» EXERCISE
Report all lines below with the word "right".

Top of DATA RECORDS

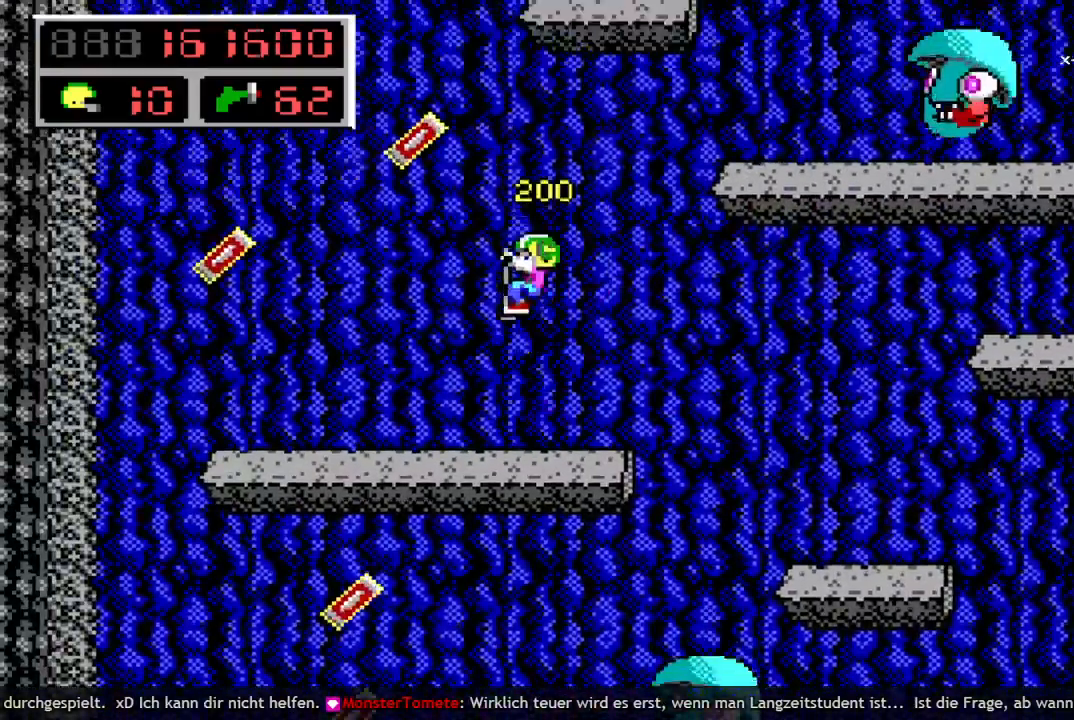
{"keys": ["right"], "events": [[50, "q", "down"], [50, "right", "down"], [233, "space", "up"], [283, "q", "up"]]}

Bottom of DATA RECORDS
Top of DATA RECORDS

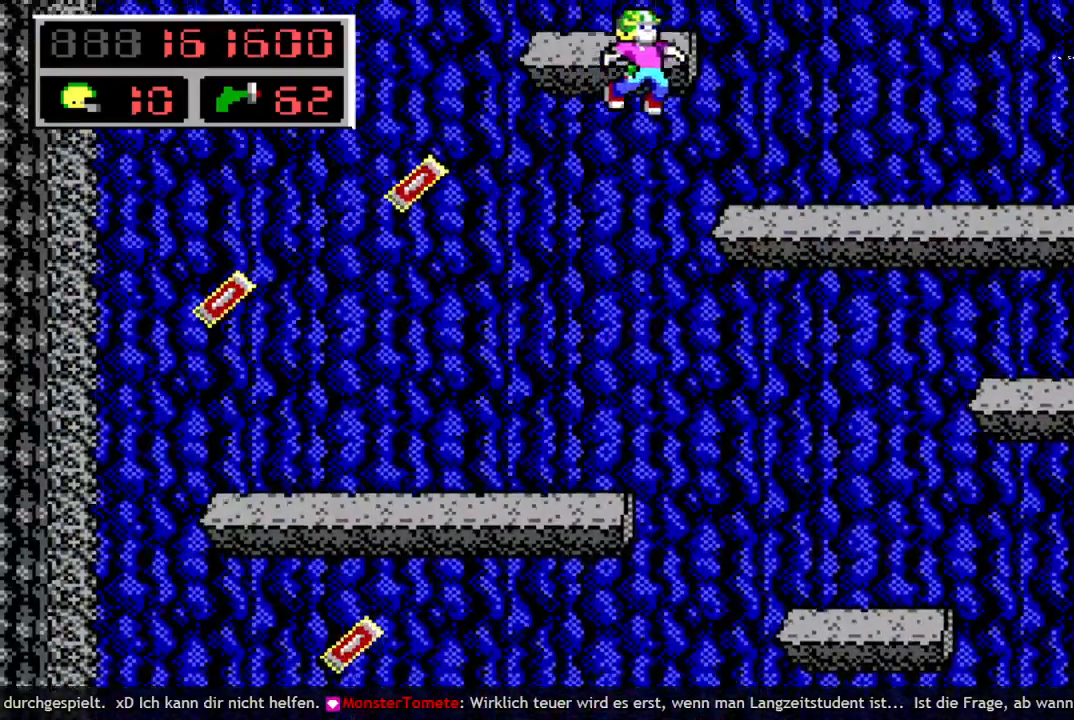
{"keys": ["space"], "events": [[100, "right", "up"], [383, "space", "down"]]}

Bottom of DATA RECORDS
Top of DATA RECORDS

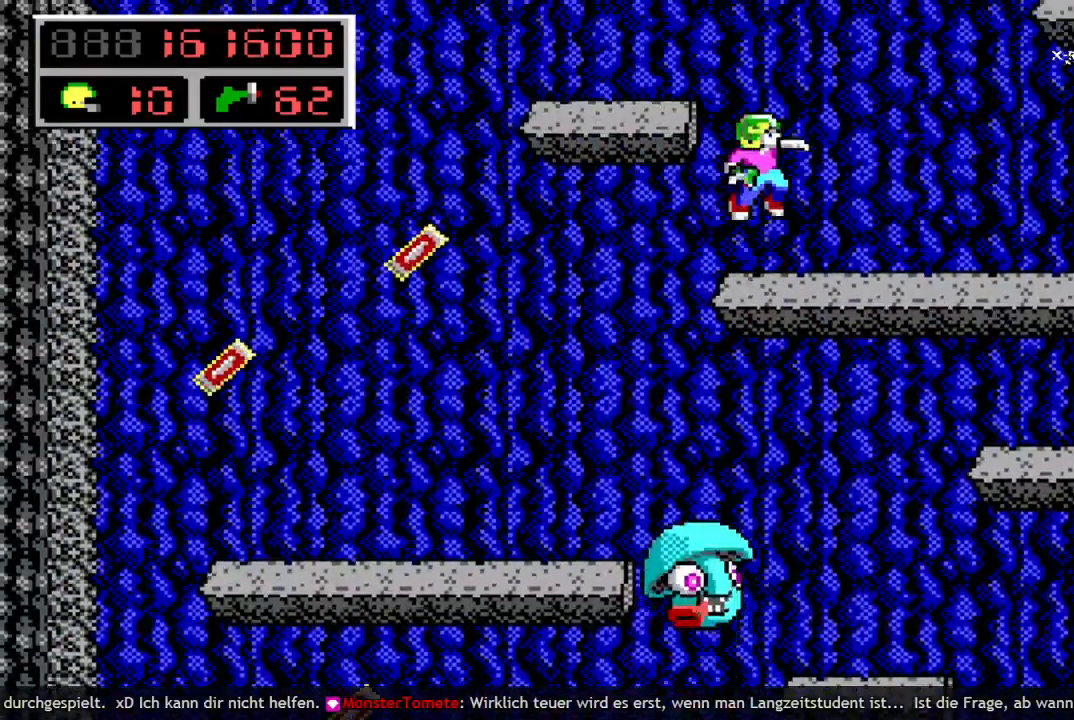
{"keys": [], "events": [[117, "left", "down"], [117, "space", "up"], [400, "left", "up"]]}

Bottom of DATA RECORDS

» RESPONSE AREA
{"keys": ["right"], "events": [[50, "q", "down"], [50, "right", "down"], [233, "space", "up"], [283, "q", "up"]]}
{"keys": ["space"], "events": [[100, "right", "up"], [383, "space", "down"]]}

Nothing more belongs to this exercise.